Task statement: Rewrite the listing below as a JSON list of strings, one string per line and no blank lines. Start at the first line and stop after the line containing "family: Ichneumonidae", including that line.

>>>

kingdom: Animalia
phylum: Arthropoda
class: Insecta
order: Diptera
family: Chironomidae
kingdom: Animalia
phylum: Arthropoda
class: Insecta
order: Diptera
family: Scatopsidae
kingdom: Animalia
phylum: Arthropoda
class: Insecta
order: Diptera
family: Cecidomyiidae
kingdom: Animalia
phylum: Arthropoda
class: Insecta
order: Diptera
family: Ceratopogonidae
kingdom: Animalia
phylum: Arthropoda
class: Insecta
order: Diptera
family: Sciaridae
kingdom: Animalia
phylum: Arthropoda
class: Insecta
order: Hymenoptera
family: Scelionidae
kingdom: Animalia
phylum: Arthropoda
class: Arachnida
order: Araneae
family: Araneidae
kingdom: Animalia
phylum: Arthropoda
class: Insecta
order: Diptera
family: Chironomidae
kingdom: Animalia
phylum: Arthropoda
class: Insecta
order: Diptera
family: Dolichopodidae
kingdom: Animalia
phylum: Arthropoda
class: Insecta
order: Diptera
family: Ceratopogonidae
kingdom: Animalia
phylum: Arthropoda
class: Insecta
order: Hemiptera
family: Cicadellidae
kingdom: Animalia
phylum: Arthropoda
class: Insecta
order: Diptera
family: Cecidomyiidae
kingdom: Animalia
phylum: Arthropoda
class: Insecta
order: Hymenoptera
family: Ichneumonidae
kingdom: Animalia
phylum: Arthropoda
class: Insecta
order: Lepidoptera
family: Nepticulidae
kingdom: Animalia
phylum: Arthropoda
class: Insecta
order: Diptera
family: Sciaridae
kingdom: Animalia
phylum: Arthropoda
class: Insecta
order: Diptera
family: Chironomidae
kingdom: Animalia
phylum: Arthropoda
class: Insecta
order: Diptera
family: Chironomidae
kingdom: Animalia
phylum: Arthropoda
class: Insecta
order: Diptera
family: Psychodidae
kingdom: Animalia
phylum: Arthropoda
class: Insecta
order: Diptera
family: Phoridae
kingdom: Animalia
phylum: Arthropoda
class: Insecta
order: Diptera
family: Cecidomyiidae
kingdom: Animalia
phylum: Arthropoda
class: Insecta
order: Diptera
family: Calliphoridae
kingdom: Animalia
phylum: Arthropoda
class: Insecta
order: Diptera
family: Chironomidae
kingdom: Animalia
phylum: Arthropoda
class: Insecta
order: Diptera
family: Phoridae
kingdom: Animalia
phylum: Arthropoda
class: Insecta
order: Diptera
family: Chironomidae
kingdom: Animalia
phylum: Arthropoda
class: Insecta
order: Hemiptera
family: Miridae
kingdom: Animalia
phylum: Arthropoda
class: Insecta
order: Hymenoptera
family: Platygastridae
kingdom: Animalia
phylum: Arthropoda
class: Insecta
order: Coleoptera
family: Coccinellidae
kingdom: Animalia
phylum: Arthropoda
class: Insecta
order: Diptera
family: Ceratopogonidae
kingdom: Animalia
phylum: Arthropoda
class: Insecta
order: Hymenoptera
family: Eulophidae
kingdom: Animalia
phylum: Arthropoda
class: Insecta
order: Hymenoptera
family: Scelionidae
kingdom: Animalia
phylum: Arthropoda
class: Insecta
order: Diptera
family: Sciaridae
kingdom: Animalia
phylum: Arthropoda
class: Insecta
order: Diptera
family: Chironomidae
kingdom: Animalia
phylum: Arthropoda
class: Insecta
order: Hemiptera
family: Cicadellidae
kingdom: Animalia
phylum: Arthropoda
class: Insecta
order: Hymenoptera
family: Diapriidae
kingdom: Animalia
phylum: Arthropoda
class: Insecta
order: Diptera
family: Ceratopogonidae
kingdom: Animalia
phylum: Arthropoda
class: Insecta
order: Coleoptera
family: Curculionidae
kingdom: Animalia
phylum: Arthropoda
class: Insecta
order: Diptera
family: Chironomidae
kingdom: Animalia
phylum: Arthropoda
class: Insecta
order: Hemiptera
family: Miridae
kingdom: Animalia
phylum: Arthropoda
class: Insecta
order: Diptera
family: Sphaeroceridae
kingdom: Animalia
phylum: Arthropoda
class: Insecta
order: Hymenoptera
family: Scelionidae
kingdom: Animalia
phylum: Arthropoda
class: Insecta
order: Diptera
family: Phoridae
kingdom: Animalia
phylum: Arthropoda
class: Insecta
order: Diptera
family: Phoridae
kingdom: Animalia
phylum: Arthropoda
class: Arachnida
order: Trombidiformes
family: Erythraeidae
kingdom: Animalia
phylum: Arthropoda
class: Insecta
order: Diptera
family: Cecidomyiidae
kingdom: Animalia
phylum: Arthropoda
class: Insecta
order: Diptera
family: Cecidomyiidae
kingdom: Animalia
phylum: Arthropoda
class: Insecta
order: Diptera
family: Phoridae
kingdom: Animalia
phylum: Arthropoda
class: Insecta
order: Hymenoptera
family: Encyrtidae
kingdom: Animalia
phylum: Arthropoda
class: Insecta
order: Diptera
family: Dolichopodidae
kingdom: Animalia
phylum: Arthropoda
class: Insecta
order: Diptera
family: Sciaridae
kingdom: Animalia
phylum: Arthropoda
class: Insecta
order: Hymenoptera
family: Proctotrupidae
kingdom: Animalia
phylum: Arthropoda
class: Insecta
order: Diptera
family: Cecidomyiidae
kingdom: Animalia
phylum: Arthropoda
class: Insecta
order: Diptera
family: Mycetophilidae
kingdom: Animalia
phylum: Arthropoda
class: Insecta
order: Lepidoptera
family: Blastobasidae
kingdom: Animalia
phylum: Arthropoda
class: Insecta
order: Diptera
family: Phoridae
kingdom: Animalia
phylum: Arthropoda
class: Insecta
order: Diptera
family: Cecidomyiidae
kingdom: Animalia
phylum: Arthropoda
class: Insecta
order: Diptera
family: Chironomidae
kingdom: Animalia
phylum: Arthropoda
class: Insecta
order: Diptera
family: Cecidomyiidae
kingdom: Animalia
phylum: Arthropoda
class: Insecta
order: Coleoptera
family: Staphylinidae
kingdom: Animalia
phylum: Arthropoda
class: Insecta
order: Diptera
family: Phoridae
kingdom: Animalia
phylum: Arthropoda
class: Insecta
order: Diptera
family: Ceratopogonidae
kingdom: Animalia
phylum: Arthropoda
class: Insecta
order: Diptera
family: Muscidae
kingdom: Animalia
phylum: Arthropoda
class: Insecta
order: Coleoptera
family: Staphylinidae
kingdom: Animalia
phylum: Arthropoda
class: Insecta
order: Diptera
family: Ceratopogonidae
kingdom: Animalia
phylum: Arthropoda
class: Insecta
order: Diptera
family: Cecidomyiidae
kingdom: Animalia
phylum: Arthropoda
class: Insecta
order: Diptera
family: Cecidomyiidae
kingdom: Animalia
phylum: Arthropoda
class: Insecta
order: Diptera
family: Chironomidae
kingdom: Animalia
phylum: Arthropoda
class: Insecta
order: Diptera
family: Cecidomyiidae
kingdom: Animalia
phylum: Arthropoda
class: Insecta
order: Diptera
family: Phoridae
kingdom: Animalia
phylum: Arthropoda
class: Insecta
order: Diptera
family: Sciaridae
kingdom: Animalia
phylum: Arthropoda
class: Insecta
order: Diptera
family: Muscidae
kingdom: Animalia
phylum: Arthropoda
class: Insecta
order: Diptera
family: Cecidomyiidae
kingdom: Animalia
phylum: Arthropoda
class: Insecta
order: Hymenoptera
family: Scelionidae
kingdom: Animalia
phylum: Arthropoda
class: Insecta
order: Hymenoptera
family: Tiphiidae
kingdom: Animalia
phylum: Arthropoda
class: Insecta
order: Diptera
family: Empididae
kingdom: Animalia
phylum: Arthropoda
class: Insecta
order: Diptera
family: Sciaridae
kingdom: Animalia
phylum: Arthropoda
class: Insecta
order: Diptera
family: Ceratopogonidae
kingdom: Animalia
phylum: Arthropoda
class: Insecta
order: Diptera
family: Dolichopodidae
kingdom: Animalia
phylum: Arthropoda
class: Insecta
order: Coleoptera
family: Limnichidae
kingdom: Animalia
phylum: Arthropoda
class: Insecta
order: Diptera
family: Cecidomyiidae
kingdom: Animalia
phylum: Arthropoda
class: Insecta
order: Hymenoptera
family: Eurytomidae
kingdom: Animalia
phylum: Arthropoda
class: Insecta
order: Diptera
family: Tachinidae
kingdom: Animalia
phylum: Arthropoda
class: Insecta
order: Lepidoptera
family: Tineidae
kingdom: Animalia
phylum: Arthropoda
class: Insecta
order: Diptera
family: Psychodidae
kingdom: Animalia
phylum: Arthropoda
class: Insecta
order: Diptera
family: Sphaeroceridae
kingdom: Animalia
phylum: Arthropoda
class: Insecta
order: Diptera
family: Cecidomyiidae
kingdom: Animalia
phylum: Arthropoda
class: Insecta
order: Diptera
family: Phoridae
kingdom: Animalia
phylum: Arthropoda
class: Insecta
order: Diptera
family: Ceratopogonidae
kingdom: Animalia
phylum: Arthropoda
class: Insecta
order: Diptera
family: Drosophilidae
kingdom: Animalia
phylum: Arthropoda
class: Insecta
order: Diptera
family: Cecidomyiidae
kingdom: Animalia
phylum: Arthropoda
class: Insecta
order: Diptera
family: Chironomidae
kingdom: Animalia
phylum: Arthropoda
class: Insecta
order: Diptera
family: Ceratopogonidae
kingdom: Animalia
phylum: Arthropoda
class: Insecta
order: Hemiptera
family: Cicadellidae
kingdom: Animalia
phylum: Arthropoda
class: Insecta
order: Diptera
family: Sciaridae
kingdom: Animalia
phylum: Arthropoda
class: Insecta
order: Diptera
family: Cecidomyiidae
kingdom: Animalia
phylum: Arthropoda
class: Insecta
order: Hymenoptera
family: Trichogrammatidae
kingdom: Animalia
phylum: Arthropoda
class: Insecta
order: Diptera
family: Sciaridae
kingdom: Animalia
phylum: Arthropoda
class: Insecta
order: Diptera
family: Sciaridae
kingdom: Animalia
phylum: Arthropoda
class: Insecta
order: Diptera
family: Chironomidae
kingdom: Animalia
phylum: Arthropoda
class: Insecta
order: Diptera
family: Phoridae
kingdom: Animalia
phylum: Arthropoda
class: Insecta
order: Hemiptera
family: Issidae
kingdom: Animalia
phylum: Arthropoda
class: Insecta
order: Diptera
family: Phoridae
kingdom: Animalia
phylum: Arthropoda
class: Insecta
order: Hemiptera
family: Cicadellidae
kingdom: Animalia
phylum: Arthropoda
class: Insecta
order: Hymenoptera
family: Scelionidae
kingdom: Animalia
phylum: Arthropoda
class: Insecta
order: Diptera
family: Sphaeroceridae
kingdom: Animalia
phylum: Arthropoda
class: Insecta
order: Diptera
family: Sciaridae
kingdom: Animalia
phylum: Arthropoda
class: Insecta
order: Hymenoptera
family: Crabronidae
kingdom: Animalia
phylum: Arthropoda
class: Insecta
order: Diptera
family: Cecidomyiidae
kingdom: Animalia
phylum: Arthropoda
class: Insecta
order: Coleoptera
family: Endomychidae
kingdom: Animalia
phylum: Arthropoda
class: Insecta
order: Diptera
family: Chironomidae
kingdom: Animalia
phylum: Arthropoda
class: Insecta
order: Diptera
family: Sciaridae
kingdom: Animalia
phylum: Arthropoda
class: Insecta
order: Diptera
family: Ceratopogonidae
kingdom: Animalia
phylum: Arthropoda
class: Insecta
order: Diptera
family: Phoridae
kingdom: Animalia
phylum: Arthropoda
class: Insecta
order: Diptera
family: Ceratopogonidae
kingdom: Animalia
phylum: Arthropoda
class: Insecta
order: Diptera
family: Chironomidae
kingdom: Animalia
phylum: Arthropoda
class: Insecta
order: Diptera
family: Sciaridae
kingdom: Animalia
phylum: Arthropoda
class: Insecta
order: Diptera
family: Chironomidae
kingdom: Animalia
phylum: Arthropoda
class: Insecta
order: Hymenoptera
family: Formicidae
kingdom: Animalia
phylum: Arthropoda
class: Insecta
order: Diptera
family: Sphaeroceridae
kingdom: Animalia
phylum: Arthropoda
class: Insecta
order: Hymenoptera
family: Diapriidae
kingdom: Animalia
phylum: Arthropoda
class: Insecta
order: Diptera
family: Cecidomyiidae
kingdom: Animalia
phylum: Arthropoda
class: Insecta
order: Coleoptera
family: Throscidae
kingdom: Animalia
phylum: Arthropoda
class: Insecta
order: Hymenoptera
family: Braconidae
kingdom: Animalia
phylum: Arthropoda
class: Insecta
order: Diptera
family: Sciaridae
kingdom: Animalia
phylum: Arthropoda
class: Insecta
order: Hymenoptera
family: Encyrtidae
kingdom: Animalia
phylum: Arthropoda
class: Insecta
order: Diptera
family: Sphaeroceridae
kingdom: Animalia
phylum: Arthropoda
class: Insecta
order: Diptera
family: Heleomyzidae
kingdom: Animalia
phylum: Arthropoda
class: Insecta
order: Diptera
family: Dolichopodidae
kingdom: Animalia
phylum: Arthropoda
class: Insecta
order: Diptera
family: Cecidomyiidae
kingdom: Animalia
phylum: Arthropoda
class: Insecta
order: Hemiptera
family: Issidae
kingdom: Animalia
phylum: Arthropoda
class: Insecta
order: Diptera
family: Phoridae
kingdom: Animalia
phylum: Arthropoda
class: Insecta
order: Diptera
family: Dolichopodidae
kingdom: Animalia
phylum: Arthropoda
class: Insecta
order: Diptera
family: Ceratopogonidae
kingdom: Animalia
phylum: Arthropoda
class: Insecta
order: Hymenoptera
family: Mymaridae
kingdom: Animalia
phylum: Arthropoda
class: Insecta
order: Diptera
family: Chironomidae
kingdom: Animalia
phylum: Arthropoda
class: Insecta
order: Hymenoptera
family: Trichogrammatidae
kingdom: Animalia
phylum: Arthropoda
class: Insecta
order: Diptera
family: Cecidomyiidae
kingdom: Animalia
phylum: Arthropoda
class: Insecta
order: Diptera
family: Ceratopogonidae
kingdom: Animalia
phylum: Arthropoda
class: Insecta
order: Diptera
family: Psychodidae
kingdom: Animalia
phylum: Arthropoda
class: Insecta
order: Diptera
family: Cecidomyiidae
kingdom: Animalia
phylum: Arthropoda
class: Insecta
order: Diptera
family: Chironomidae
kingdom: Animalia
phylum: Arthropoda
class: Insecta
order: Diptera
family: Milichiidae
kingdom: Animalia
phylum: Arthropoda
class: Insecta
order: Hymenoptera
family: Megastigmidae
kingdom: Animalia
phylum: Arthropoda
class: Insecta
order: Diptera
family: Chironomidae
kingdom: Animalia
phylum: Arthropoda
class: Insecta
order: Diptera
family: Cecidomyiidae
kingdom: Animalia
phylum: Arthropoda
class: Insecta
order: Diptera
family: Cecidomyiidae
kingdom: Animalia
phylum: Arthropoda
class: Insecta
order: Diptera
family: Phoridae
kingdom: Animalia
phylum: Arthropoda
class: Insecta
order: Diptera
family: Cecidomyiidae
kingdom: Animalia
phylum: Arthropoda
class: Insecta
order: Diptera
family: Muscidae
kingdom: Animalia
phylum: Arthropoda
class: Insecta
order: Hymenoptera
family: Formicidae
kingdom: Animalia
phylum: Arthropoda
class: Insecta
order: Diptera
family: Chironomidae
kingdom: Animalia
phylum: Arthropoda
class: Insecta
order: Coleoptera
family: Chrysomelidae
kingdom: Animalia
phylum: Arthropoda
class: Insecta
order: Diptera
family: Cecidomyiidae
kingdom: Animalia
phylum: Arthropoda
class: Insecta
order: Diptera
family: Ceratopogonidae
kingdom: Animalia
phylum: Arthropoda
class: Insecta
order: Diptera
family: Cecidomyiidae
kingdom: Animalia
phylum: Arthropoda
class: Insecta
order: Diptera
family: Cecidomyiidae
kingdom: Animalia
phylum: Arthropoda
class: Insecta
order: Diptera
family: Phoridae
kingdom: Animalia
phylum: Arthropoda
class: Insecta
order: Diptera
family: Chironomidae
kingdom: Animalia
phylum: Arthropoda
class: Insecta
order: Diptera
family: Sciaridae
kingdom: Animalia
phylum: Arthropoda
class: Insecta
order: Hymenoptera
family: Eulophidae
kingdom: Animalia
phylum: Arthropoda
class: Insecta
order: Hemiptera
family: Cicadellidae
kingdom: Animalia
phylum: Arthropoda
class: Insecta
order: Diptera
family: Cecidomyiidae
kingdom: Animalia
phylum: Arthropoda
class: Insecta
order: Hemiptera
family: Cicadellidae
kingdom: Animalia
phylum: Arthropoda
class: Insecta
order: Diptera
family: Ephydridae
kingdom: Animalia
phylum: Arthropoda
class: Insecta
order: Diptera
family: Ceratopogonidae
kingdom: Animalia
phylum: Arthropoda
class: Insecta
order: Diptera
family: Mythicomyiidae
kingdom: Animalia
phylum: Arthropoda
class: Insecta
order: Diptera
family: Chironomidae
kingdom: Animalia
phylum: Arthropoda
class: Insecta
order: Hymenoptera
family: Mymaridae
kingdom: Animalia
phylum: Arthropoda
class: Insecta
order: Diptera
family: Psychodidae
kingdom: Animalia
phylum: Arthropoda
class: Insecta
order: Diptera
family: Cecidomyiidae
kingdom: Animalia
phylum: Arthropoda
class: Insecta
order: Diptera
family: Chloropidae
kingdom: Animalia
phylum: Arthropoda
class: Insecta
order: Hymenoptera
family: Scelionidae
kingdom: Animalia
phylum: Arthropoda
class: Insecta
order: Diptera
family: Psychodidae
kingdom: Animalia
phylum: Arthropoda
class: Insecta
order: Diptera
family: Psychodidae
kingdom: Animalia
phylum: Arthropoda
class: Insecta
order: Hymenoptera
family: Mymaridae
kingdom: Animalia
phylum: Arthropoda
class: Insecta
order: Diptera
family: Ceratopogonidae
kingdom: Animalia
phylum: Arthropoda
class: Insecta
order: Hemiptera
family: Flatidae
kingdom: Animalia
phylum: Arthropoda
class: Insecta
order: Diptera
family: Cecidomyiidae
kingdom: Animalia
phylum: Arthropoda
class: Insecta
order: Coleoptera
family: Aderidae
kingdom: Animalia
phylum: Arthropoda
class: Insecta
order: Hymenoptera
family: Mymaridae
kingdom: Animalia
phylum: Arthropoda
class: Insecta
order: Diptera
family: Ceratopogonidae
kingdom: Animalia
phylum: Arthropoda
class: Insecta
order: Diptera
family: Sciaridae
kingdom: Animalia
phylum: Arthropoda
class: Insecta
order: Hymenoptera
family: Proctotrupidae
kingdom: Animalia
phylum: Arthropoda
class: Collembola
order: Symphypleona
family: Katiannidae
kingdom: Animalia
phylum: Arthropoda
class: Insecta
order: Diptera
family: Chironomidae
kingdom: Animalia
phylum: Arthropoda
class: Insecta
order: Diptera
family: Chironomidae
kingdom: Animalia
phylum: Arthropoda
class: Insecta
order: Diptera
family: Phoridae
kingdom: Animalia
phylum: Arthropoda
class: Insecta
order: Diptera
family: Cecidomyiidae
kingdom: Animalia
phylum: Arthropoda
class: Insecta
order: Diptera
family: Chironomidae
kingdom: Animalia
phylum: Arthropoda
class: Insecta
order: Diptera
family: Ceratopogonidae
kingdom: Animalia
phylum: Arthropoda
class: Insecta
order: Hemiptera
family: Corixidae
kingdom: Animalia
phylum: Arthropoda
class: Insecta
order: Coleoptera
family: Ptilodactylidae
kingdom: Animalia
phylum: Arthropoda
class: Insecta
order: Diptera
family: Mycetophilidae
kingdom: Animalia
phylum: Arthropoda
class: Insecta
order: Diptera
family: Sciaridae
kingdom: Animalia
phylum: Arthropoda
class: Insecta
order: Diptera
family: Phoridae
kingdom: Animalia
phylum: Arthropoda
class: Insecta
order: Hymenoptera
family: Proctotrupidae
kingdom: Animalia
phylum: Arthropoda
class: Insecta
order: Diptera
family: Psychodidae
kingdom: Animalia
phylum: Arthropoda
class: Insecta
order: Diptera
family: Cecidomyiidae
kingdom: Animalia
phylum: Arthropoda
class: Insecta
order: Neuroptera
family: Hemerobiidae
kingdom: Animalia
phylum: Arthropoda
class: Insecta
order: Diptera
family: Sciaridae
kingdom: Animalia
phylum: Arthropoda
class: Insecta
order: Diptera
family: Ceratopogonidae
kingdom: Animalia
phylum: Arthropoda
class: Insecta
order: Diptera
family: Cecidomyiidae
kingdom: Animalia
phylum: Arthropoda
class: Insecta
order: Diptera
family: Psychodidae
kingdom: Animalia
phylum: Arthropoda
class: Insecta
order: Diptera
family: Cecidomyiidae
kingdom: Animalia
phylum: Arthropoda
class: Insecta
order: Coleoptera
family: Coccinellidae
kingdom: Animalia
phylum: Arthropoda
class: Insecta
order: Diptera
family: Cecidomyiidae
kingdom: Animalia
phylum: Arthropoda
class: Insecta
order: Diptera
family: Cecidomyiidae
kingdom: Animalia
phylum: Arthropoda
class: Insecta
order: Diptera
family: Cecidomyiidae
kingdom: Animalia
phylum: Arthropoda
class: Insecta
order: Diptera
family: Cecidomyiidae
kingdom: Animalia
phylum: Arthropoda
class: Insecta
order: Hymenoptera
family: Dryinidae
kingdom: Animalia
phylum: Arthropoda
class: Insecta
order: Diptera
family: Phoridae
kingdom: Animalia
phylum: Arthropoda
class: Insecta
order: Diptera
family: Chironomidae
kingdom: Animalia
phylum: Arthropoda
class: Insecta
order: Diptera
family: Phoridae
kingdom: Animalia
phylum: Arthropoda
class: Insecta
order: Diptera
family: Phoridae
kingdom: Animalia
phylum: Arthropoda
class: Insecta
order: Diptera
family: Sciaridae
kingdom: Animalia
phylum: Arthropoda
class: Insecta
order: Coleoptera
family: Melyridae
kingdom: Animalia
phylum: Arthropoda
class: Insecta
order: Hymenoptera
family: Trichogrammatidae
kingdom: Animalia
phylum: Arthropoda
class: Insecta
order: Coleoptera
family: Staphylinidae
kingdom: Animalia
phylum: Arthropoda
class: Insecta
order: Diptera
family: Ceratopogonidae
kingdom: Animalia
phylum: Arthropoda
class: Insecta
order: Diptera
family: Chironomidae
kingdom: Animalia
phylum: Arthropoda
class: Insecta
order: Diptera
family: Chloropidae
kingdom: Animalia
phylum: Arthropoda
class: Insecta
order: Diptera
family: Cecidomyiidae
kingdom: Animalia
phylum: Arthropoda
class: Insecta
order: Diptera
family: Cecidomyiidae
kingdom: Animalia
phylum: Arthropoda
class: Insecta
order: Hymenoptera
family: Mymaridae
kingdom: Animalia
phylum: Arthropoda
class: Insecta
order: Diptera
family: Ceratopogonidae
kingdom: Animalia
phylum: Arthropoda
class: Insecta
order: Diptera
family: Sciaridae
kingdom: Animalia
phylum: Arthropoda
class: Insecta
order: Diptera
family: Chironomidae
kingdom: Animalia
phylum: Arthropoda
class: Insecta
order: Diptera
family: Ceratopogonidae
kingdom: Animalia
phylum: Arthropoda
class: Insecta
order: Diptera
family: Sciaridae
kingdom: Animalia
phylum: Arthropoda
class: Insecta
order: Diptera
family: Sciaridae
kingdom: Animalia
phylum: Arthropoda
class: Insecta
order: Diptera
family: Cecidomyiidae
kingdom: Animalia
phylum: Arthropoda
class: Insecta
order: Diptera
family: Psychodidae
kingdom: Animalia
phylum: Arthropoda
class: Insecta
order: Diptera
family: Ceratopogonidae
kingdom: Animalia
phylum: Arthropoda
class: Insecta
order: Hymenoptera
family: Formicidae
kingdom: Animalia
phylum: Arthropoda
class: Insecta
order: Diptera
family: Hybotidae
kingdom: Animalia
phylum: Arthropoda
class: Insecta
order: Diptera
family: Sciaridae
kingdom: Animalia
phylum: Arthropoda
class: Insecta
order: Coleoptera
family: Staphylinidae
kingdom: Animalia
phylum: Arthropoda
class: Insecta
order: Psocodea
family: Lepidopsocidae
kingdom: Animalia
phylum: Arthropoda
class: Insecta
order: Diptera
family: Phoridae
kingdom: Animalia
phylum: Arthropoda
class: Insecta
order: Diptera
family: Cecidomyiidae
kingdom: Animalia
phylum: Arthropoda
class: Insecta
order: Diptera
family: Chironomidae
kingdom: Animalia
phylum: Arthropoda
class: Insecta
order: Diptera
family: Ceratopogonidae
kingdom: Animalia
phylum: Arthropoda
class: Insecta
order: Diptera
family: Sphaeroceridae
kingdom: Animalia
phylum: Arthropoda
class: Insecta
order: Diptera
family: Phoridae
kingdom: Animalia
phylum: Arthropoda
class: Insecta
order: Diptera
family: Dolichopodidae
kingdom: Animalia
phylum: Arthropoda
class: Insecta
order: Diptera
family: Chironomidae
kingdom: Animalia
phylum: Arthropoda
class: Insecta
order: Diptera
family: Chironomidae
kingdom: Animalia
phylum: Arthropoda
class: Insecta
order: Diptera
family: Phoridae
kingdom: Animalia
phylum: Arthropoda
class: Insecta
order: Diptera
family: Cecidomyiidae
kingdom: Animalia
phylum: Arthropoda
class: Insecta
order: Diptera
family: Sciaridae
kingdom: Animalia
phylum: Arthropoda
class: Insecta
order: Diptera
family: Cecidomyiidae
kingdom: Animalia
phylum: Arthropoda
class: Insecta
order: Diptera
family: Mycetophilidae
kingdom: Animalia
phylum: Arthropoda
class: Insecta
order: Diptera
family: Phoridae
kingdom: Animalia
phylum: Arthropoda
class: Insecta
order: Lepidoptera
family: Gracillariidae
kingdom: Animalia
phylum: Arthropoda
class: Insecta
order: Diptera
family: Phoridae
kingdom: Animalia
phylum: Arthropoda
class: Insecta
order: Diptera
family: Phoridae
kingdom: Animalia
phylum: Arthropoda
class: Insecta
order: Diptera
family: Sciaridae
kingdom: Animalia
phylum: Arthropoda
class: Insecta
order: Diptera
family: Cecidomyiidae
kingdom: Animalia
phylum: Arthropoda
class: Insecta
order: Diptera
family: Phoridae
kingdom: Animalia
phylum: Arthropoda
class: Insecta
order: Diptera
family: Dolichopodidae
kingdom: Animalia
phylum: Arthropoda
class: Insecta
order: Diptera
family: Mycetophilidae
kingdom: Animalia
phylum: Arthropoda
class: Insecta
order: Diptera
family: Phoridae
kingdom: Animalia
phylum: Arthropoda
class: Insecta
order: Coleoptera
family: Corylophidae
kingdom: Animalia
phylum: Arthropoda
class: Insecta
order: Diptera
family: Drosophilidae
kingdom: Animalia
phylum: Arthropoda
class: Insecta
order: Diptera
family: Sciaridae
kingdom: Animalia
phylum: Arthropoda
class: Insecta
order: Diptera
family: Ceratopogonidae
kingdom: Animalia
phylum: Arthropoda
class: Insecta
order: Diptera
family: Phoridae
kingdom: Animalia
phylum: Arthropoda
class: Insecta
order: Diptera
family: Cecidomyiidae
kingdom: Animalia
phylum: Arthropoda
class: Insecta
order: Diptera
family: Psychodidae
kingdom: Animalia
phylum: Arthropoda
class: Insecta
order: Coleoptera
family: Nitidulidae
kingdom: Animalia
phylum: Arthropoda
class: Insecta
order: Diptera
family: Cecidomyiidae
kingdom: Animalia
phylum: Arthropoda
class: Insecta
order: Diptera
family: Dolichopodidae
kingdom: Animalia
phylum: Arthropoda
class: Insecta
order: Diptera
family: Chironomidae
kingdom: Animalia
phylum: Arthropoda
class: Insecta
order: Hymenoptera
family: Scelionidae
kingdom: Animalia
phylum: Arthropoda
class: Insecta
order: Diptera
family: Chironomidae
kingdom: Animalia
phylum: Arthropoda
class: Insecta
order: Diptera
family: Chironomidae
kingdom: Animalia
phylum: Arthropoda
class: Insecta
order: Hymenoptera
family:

<<<

Response:
[
  "kingdom: Animalia",
  "phylum: Arthropoda",
  "class: Insecta",
  "order: Diptera",
  "family: Chironomidae",
  "kingdom: Animalia",
  "phylum: Arthropoda",
  "class: Insecta",
  "order: Diptera",
  "family: Scatopsidae",
  "kingdom: Animalia",
  "phylum: Arthropoda",
  "class: Insecta",
  "order: Diptera",
  "family: Cecidomyiidae",
  "kingdom: Animalia",
  "phylum: Arthropoda",
  "class: Insecta",
  "order: Diptera",
  "family: Ceratopogonidae",
  "kingdom: Animalia",
  "phylum: Arthropoda",
  "class: Insecta",
  "order: Diptera",
  "family: Sciaridae",
  "kingdom: Animalia",
  "phylum: Arthropoda",
  "class: Insecta",
  "order: Hymenoptera",
  "family: Scelionidae",
  "kingdom: Animalia",
  "phylum: Arthropoda",
  "class: Arachnida",
  "order: Araneae",
  "family: Araneidae",
  "kingdom: Animalia",
  "phylum: Arthropoda",
  "class: Insecta",
  "order: Diptera",
  "family: Chironomidae",
  "kingdom: Animalia",
  "phylum: Arthropoda",
  "class: Insecta",
  "order: Diptera",
  "family: Dolichopodidae",
  "kingdom: Animalia",
  "phylum: Arthropoda",
  "class: Insecta",
  "order: Diptera",
  "family: Ceratopogonidae",
  "kingdom: Animalia",
  "phylum: Arthropoda",
  "class: Insecta",
  "order: Hemiptera",
  "family: Cicadellidae",
  "kingdom: Animalia",
  "phylum: Arthropoda",
  "class: Insecta",
  "order: Diptera",
  "family: Cecidomyiidae",
  "kingdom: Animalia",
  "phylum: Arthropoda",
  "class: Insecta",
  "order: Hymenoptera",
  "family: Ichneumonidae"
]